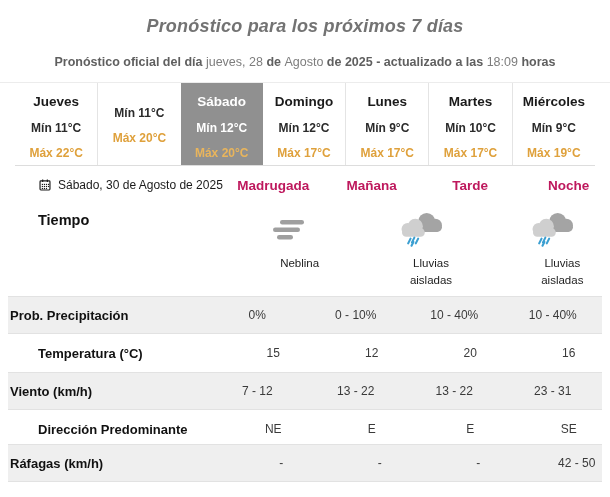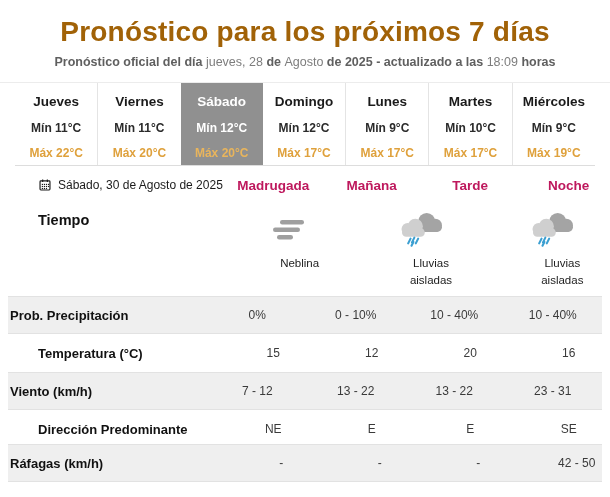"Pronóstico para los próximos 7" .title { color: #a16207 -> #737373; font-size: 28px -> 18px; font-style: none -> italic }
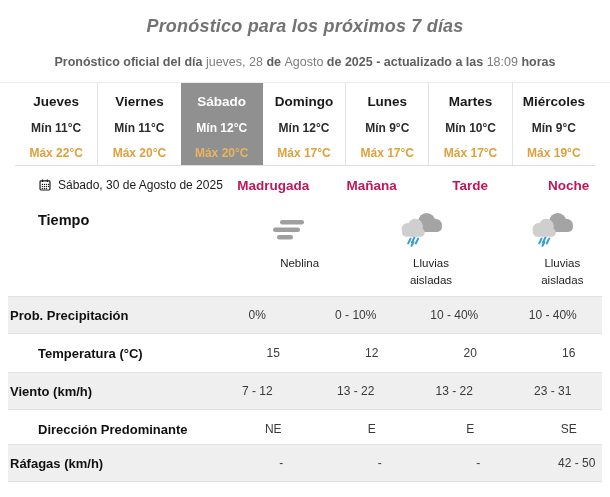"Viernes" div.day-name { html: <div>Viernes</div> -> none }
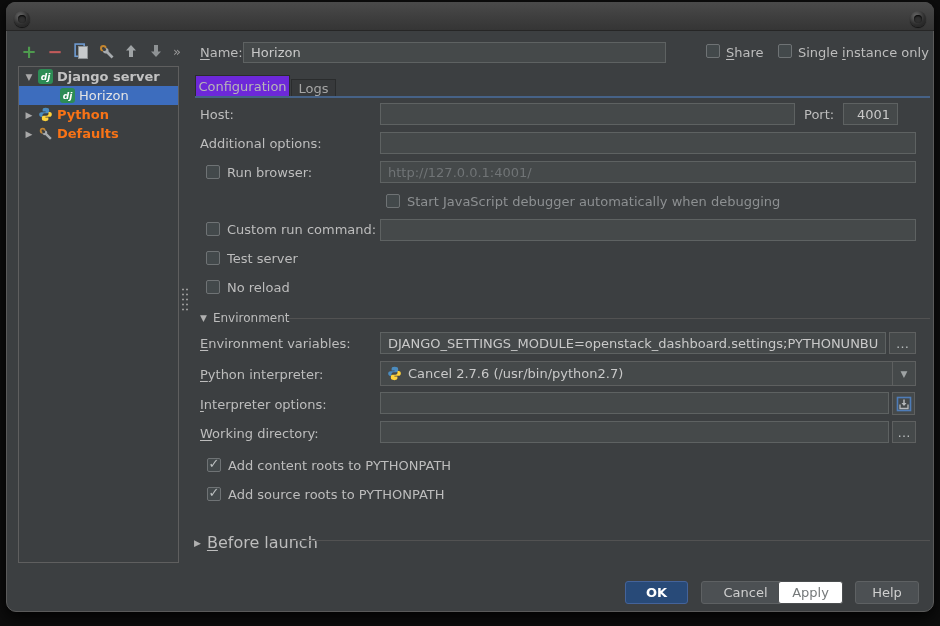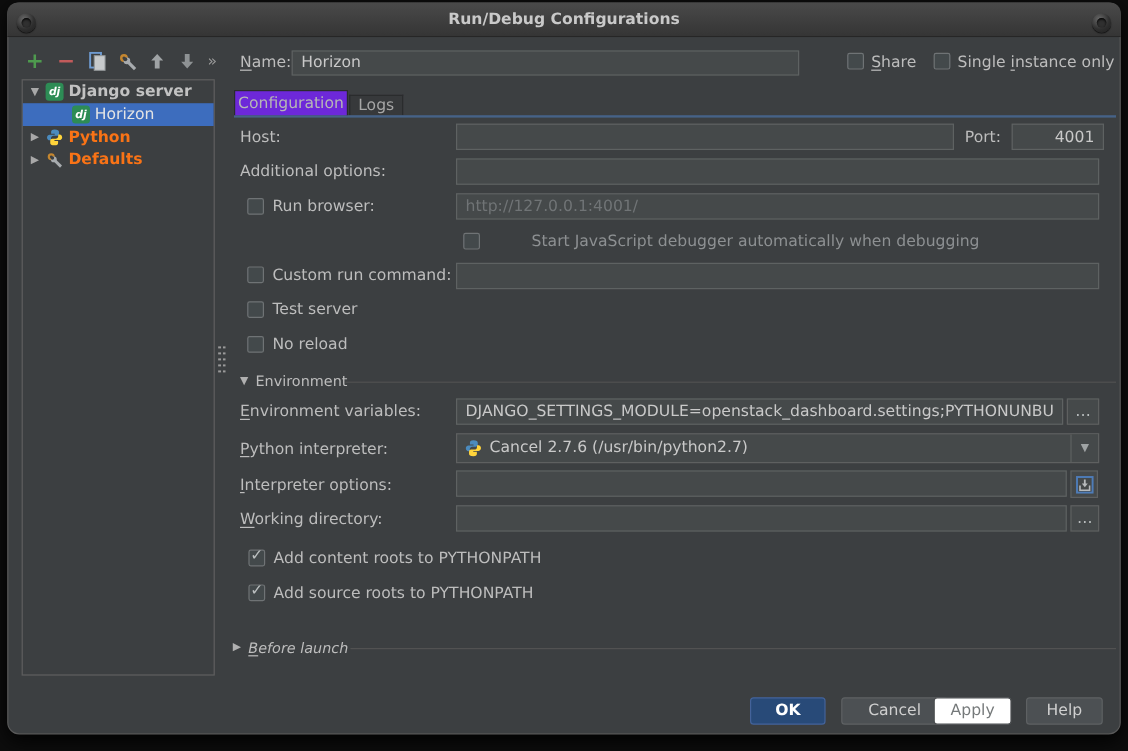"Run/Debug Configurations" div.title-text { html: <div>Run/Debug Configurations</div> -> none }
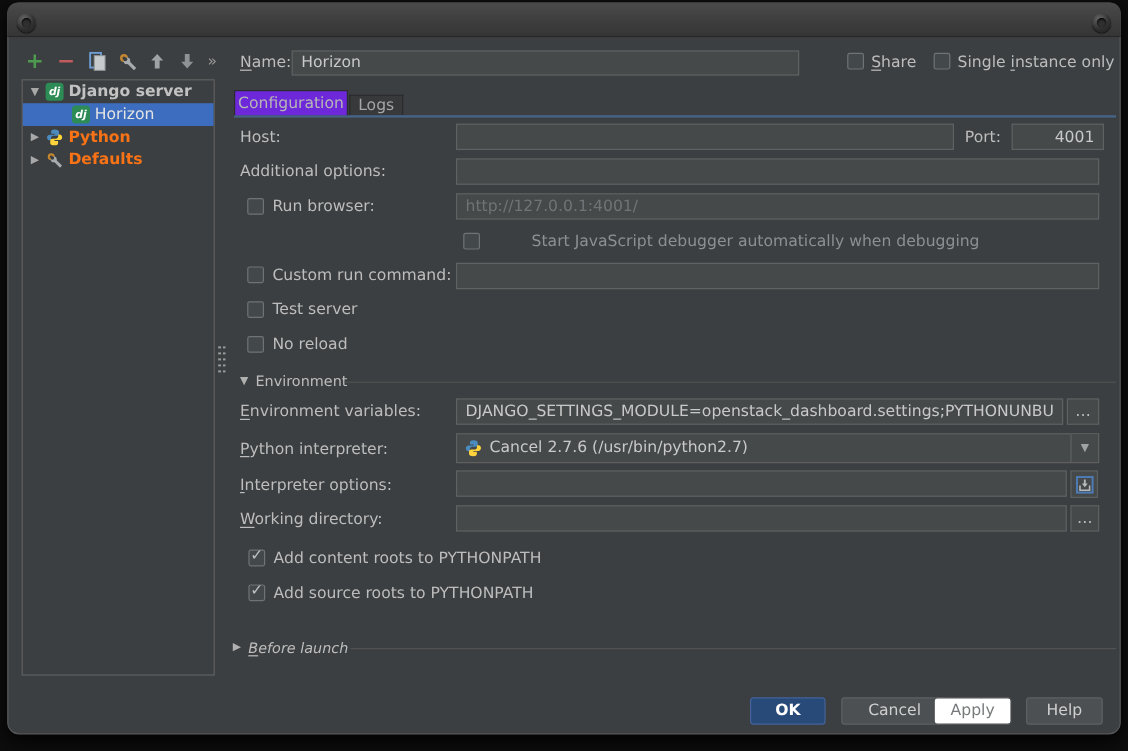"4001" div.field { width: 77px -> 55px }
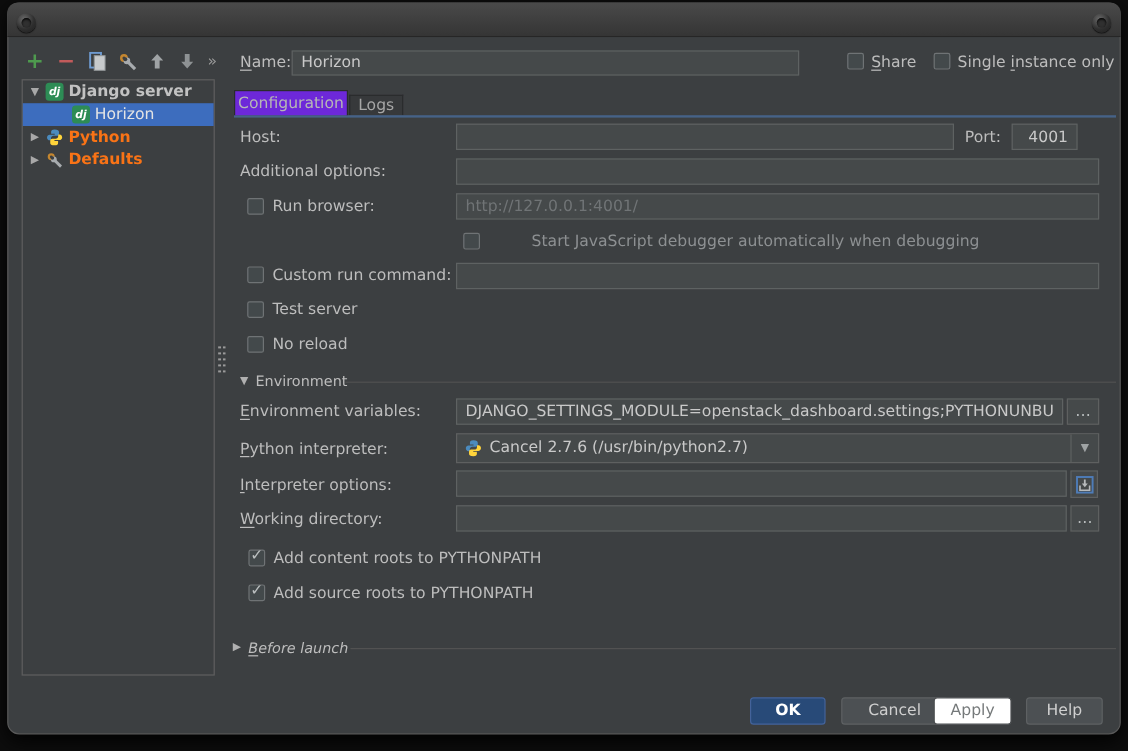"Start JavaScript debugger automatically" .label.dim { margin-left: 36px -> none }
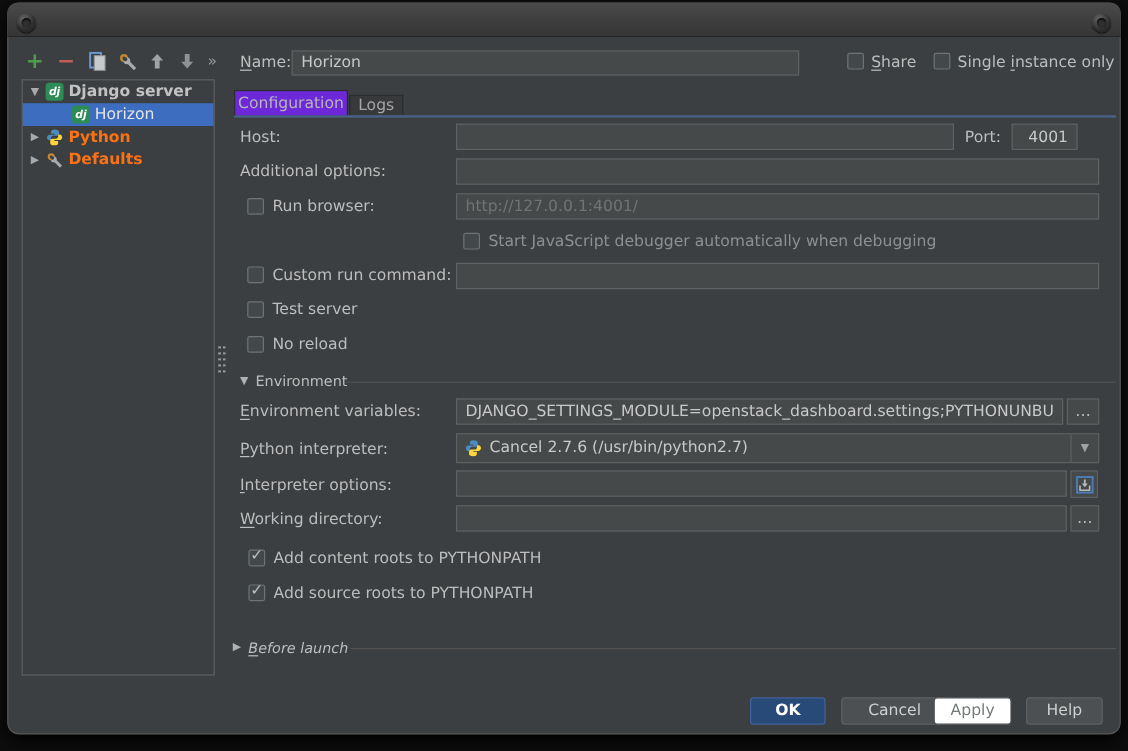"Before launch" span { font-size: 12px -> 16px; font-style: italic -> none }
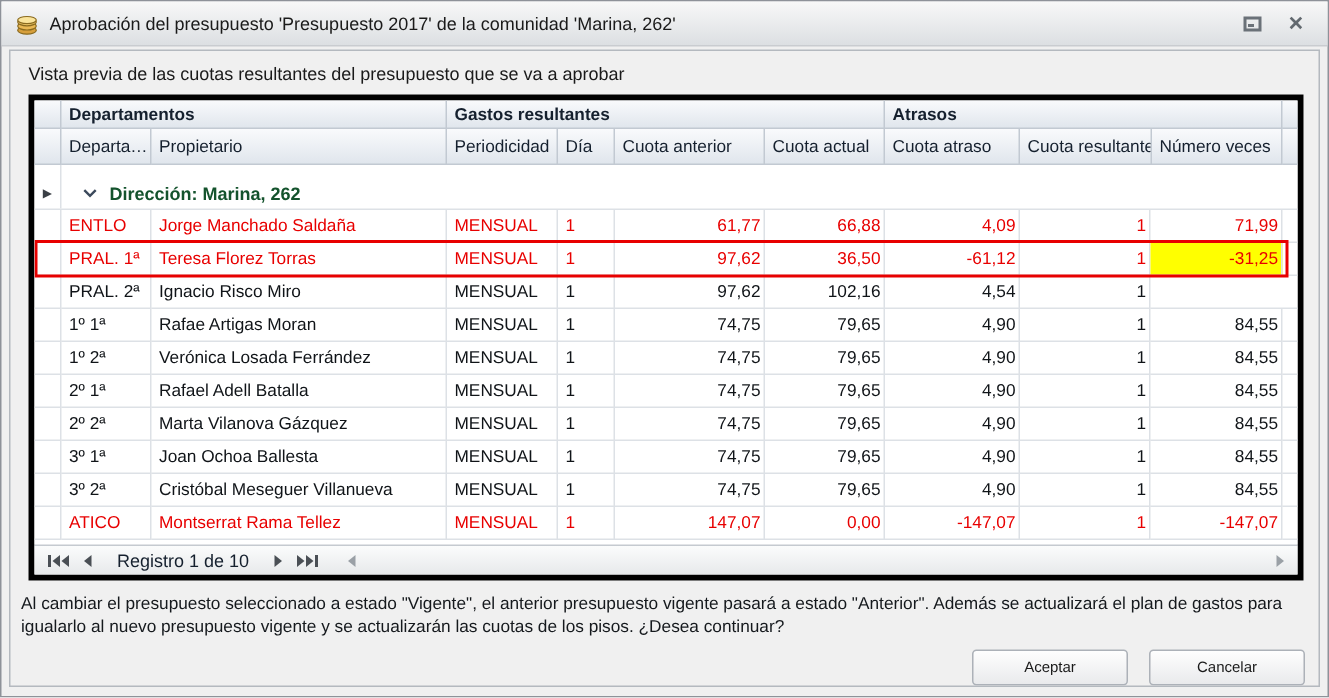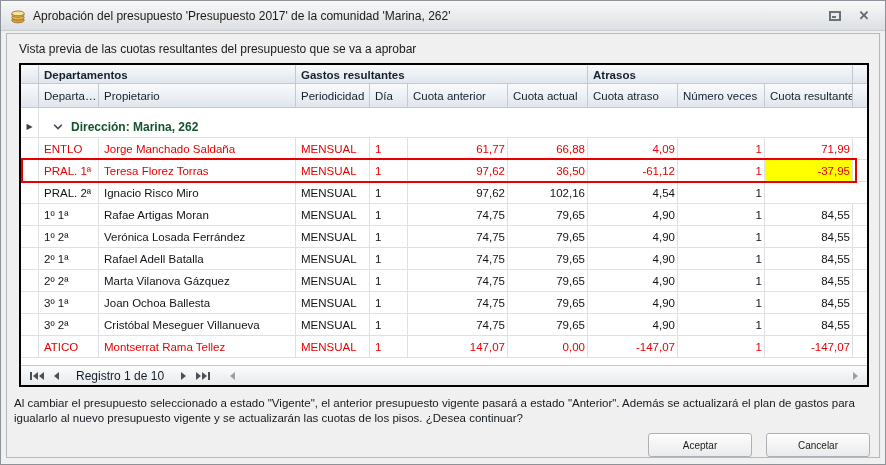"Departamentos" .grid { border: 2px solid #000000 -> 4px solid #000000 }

========================================================================

The problem | Exact copy, no pictures: reproduce every record above.

Answer section |
"Pronóstico para los próximos 7" .title { color: #a16207 -> #737373; font-size: 28px -> 18px; font-style: none -> italic }
"Viernes" div.day-name { html: <div>Viernes</div> -> none }
"Run/Debug Configurations" div.title-text { html: <div>Run/Debug Configurations</div> -> none }
"4001" div.field { width: 77px -> 55px }
"Start JavaScript debugger automatically" .label.dim { margin-left: 36px -> none }
"Before launch" span { font-size: 12px -> 16px; font-style: italic -> none }
"Departamentos" .grid { border: 2px solid #000000 -> 4px solid #000000 }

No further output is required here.